What you have to do =
For the listing that follows, report how many lines contain the word "down", giving the number and no other text.

Information shown =
★ ★ ★ ★ ★ ★ ★

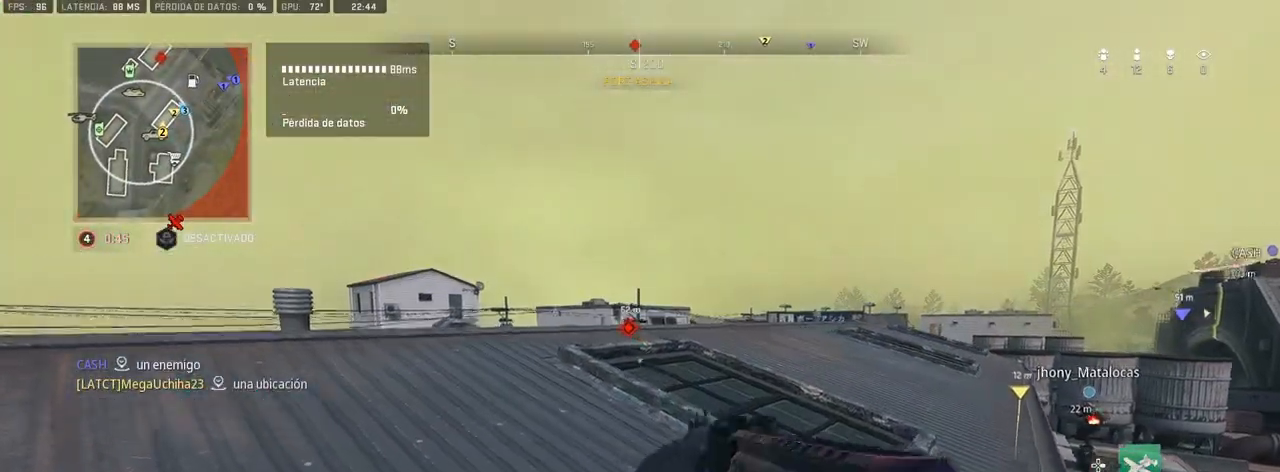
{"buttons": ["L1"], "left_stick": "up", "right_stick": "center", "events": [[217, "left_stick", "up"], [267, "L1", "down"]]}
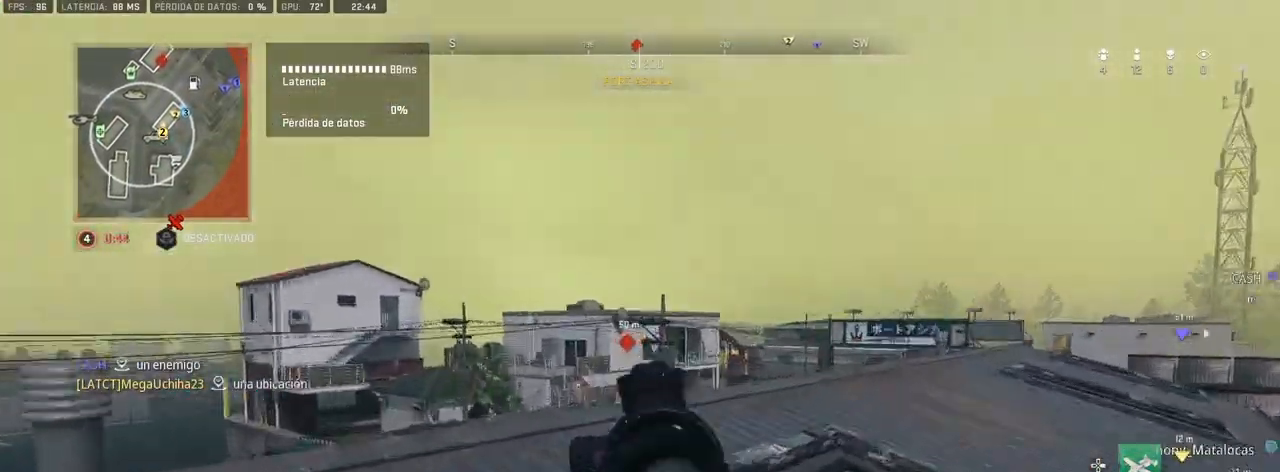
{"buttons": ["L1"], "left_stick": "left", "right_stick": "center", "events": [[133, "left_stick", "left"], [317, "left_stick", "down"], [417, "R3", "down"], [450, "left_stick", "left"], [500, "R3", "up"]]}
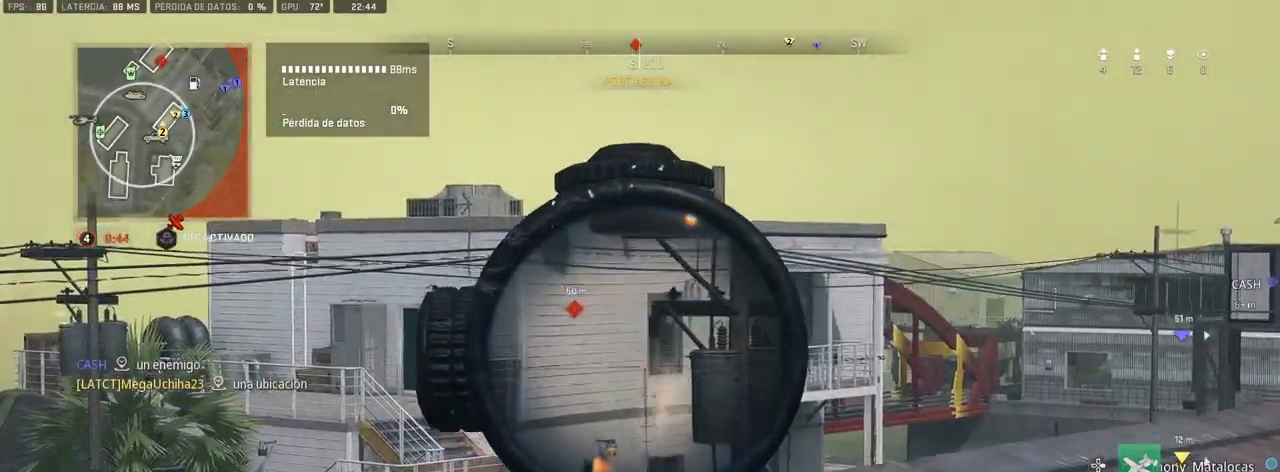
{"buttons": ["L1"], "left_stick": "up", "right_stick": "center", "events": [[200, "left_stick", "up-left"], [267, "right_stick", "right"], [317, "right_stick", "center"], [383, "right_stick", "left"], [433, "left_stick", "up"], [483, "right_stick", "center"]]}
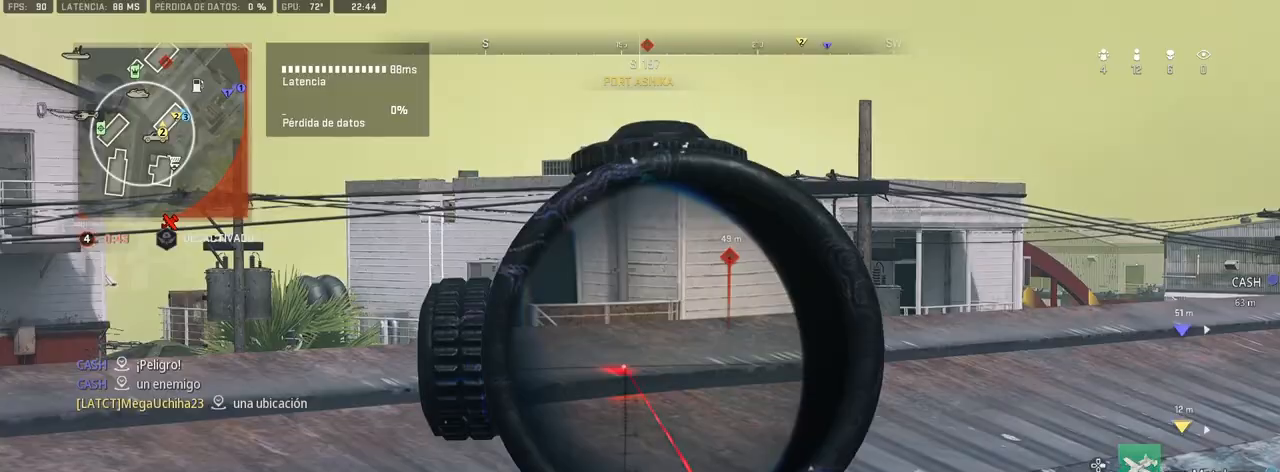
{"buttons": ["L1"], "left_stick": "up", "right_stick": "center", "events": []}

★ ★ ★ ★ ★ ★ ★

Response to the exercise =
2